*** Opening of Text segment ***

Slowly but Surely – Changing Our Energy Mix

By Cassidi Beck

8th May 2030

The United States has made large commitments over the last few years after re-joining the Paris Climate Accords in 2021. Perhaps one of the most significant one of these was the Biden administration’s goal to decarbonise the power sector by 2035. While we still have a lot of work to do, the ongoing policy developments of the Harris administration must be applauded. With the support of private firms and other government initiatives, the decarbonisation of the power sector may just be possible.

Nuclear Takes the Wheel

The biggest surprise to the change in the US’s energy mix is probably the swift increase in nuclear energy. In 2026, the White House famously extended the lives of many nuclear plants across the country and declared to invest more money into building new nuclear infrastructure – completely reinvigorating the nuclear industry. This was followed by increasing private investment and interest in nuclear RDI and deployment.  With private company initiatives like Bill Gates’s TerraPower and Warren Buffet’s Berkshire Hathaway Energy Company jumping on the nuclear train trend, nuclear energy developments have become the talk of the town. Last year, Gate’s saw his SMR technology – Natrium – go live in Wyoming. The success and many advantages associated with the smaller nuclear technology has seen the swift uptake of partnerships across the nation. The Energy Information Administration (EIA) predicts that Nuclear could account for up to 30% of a decarbonised energy sector by 2035.

*** Close of Text segment ***

#### What you should do:
Continue the article on the shifting U.S. energy mix from the point where it stops.

*** Opening of Data excerpts ***

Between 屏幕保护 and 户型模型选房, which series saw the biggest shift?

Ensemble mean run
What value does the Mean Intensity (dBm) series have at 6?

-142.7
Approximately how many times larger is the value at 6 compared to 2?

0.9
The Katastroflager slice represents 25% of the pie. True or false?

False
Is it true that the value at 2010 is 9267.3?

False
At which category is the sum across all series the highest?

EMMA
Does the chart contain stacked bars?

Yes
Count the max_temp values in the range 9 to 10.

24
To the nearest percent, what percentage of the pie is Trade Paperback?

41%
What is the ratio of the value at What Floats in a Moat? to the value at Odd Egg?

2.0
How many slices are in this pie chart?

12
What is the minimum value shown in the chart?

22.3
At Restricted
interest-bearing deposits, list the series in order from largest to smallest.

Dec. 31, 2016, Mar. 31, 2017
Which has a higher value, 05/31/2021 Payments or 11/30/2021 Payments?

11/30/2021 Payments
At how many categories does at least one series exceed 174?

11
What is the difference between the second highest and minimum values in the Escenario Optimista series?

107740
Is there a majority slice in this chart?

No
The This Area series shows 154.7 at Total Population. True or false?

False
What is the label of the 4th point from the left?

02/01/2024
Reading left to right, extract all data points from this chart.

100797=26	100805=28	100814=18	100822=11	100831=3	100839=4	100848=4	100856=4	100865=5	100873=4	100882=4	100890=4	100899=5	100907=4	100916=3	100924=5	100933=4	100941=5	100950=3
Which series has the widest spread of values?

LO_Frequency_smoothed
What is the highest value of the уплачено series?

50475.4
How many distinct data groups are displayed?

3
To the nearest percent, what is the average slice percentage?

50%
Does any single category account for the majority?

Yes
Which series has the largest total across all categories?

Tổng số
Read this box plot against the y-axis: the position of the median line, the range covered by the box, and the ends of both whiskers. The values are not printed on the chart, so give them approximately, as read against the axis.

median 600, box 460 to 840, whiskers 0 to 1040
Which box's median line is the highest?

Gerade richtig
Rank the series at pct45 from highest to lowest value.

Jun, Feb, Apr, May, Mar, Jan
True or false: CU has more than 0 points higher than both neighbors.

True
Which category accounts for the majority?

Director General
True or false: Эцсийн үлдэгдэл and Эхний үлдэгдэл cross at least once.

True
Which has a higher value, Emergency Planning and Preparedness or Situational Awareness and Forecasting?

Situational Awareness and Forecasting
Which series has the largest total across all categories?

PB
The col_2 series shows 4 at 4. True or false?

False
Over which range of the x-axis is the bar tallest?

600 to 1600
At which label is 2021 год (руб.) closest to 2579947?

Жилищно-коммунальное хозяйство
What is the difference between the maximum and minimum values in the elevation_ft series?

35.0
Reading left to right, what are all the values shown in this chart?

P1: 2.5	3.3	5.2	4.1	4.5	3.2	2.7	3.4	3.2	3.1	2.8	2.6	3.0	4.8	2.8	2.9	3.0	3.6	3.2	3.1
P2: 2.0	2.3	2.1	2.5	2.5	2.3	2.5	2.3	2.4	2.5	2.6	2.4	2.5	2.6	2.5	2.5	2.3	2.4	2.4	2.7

*** Close of Data excerpts ***

#### Exercise answer:
TerraPower Nuclear Facility

John Gilleland of the International Energy Agency states the uptake of nuclear is also largely due to the increasing difficulty of acquiring the natural resources needed for other types of clean, renewable energy. “With the monopolisation of many resources such as cobalt, copper and lithium by China and OCES (Organisation of Clean Energy Suppliers) , the US has really needed to rethink its future energy mix and strategy for decarbonization.” Cobalt, lithium, and copper are the fundamental resources used in so many of the clean technologies that produce renewable energy. “The acquiring of these resources for solar and wind energy production has certainty become progressively more complicated.” Says Ramon Alvarez, Earth’s Liberation Agency senior energy director. “While we’ve undoubtedly seen an uptake in renewable energy from sources such as wind, solar and hydro, a reduction in coal and oil in the energy mix, nuclear is playing a much larger role than we initially expected.”

Wind farm in California.

The Role of Private Industry

Andrew Kessler, President, and CEO of New York’s Green Bank states we must commend private firm initiatives as they have played a crucial role in decarbonising the energy sector. “Start-ups, investment, venture capital and private equity firms have really risen to the challenge of decarbonisation” Kessler claims. “We estimate that by the end of 2030, private investment into clean technology and renewable energy efforts alone will equal about 116 billion dollars. Private Investment into RDI initiatives has been remarkable. It significantly affects the rate of commercialization for efficiency-improving and emissions reducing technologies and has unquestionably had a visible impact in the decarbonisation of the energy sector.”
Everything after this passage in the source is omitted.